● Testo del documento:
----

In queste società la vita del brigante rappresentava, per i più facinorosi e sediziosi, l’unica alternativa alla fame. Sono proprio costoro a costituire, sin dal VI secolo a.C., il “brigantaggio comune”, ossia piccole bande di delinquenti comuni dediti a rapinare i viandanti. A questo si associò, con il sorgere del sistema feudale, anche il cosiddetto “brigantaggio feudale”, costituito dagli eserciti personali del feudatario, (nota 4) e quello perpetrato dai numerosi eserciti mercenari presenti nella penisola italiana, per i quali il saccheggio faceva parte del normale costume di guerra e che doveva sorvolare con una certa facilità verso il brigantaggio vero o proprio, quando mancava loro un ingaggio da parte dei principi italiani. A nulla servirono le numerose prammatiche redatte nel Regno di Napoli (nel 1560, 1593, 1611 e nel 1638) semplicemente perché dovevano essere eseguite da coloro che fomentavano il brigantaggio, ossia i vari feudatari locali.
Nel Mezzogiorno ad aggravare la situazione contribuì la persistenza del feudalesimo fino al XIX secolo, il quale assieme all’estrema miseria dei contadini e alla particolare morfologia del paesaggio meridionale (montuoso, pieno di grotte e dirupi) concorreva ad alimentare il brigantaggio. Se poi a tutto ciò si aggiungevano le cause occasionali (carestie, cambi dinastici, invasioni) il brigantaggio, da piccole bande di ladroni da strada, diveniva anche un movimento politico e sociale. Erano proprio questi i momenti di maggior recrudescenza del brigantaggio, quando ai delinquenti comuni, cioè coloro che avevano accettato a priori la vita da brigante, spacciandola per la loro attività professionale, un mestiere come un altro, si aggiungevano migliaia di disperati che esercitavano già un altro mestiere, per la maggior parte contadini, e che erano stati costretti dagli eventi politici o economici ad accettare, a posteriori, quella vita.

----

● Record:
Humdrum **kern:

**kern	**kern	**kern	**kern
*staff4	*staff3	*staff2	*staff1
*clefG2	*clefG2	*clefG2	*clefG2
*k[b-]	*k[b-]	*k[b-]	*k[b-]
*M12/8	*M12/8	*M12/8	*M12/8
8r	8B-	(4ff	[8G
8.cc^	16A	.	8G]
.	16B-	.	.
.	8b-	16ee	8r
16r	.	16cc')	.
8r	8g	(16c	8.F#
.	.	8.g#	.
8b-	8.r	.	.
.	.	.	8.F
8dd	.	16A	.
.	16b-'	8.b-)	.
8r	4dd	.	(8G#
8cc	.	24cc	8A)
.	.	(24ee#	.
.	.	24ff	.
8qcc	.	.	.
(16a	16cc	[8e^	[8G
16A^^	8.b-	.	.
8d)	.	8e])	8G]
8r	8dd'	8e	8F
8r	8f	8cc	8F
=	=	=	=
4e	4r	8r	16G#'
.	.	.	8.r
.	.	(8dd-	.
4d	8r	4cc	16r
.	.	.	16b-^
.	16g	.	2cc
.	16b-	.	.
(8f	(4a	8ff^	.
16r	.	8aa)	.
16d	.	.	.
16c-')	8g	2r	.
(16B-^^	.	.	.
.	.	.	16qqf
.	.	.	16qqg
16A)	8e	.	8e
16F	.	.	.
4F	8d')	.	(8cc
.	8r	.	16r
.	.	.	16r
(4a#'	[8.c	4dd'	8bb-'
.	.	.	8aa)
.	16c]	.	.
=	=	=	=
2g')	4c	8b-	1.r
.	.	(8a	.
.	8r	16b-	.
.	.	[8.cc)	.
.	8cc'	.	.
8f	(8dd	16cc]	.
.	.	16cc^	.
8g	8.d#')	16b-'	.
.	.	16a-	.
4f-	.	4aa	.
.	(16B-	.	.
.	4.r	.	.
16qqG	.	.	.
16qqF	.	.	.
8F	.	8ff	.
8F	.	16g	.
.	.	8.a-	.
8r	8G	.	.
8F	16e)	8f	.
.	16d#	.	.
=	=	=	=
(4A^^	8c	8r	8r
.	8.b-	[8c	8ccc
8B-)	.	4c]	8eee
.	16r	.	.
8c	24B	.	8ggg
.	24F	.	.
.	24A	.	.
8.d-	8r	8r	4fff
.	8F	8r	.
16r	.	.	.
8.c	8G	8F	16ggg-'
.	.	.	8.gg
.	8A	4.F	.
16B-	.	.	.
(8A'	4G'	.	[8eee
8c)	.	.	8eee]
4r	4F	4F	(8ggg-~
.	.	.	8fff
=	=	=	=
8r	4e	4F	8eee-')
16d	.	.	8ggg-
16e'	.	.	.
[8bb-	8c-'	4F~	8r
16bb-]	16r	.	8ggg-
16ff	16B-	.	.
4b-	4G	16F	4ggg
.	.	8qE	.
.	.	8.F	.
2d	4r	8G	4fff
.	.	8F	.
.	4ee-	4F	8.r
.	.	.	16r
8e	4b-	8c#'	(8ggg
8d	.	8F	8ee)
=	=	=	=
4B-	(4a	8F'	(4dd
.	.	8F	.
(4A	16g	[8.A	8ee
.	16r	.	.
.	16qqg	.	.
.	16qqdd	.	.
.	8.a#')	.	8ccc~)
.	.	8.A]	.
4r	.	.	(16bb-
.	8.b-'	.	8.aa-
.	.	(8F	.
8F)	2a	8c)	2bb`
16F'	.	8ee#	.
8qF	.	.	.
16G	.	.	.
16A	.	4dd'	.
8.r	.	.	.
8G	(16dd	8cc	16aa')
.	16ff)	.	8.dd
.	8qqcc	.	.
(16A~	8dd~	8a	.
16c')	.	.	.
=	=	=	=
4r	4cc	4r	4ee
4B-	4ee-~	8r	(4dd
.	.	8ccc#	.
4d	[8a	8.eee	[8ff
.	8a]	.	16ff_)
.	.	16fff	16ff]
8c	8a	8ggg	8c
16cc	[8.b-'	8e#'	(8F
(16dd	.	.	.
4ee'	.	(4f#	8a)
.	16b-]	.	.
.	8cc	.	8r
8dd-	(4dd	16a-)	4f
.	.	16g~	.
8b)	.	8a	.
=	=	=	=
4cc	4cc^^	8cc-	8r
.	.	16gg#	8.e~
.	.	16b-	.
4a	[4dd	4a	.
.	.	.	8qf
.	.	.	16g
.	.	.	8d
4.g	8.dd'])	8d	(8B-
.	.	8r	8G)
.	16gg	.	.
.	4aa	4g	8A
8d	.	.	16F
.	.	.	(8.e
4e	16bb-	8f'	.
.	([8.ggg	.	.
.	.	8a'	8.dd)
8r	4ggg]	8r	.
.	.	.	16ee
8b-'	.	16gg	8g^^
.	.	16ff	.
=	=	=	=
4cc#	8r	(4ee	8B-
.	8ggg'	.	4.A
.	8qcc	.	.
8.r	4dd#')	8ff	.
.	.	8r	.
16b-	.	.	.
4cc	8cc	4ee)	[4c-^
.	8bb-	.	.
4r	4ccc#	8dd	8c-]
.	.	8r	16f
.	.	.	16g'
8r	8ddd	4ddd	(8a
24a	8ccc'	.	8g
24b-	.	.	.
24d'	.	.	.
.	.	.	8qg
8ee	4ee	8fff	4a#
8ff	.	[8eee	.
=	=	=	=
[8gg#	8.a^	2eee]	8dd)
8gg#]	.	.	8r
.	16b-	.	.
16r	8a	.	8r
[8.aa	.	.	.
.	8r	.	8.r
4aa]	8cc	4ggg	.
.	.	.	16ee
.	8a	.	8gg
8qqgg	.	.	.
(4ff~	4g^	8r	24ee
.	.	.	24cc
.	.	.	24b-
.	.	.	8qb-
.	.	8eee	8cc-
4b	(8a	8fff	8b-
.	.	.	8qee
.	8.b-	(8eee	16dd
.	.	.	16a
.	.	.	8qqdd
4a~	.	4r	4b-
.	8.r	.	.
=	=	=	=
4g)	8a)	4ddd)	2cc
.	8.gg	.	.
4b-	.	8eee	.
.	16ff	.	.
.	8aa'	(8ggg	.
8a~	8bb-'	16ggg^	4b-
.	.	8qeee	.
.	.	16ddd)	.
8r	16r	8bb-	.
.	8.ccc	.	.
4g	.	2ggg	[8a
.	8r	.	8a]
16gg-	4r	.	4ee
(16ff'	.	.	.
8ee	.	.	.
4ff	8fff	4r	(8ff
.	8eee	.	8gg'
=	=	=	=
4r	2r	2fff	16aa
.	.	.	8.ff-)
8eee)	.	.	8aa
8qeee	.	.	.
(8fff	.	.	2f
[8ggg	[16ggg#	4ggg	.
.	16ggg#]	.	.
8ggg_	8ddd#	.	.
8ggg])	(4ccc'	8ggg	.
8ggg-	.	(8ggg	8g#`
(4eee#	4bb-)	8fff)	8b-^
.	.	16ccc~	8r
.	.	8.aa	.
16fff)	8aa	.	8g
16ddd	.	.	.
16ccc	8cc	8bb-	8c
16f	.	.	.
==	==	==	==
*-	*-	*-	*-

----

● Da svolgere:
1. Nel testo sul brigantaggio, in quali anni vennero redatte le prammatiche del Regno di Napoli?
2. Prosegui il testo sul brigantaggio a partire dalla sua ultima frase.

● Risultati dell'esercizio:
1. Nel 1560, 1593, 1611 e 1638.

2.
Un esempio di “brigantaggio politico” fu l’esercito Sanfedista, pieno di ladroni da strada e di evasi, guidato da un cadetto di una nobile famiglia calabrese, il Cardinale Ruffo. A costui Ferdinando IV affidò nel 1799 la riconquista del suo regno, e, una volta sconfitti i francesi, lo stesso sovrano nominò generali i capibanda Pronio e Rodio, mentre nominò colonnelli e baroni, nonché pensionati e decorati dell’Ordine di Costantino, la massima onorificenza del regno, gli altri capibanda Frà Diavolo e Sciarpa.
Più numerosi furono i casi di “brigantaggio sociale”: nel 1585 il capobanda abruzzese Marco Sciarra non si limitava a ricattare i proprietari terrieri, ma adoperava “liberalità e magnificenza verso tutti quelli che lo seguivano, e creava magistrati, celebrava matrimoni tra i contadini e non violentava le loro donne, ottenendo in cambio fedeltà e copertura”; (nota 6) due secoli dopo fu il capobanda campano Angiolillo Del Duca che estorceva denaro ai ricchi feudatari comprava il grano ai poveri della zona; (nota 7) nel 1816 fu la volta del brigante pugliese Vardarelli, il quale vietò al barone locale di praticare l’usura a tassi elevati, eliminò le imposte e contemporaneamente distribuiva gratuitamente il sale e il pane ai braccianti delle masserie; (nota 8) nel 1848 il capobanda calabrese Talarico impose al barone di permettere gli usi civici ai contadini del posto. Talarico fu l’unico dei briganti sociali che riuscì a salvare la vita, perché, forte di cinquecento uomini, riuscì a far venire a patti con lui addirittura lo stesso re Ferdinando IV, ottenendo “la vita, la libertà, una pensione e il confino nell’isola più bella del regno, ossia Ischia”. (nota 9)
Non è un caso che il brigantaggio meridionale, in occasione di cambi dinastici, fu indirizzato, dietro promesse di terre e titoli onorari per i capibanda, dalla spodestata monarchia borbonica, verso un movimento politico, per poi disfarsene al suo ritorno (come avvenne nel 1799 e nel 1815), mentre il brigantaggio, in occasione di qualche carestia o epidemia, sposava la causa sociale, ossia le rivendicazioni dei contadini, per poter ricattare la monarchia borbonica e farla scendere a patti, come aveva fatto con successo Talarico.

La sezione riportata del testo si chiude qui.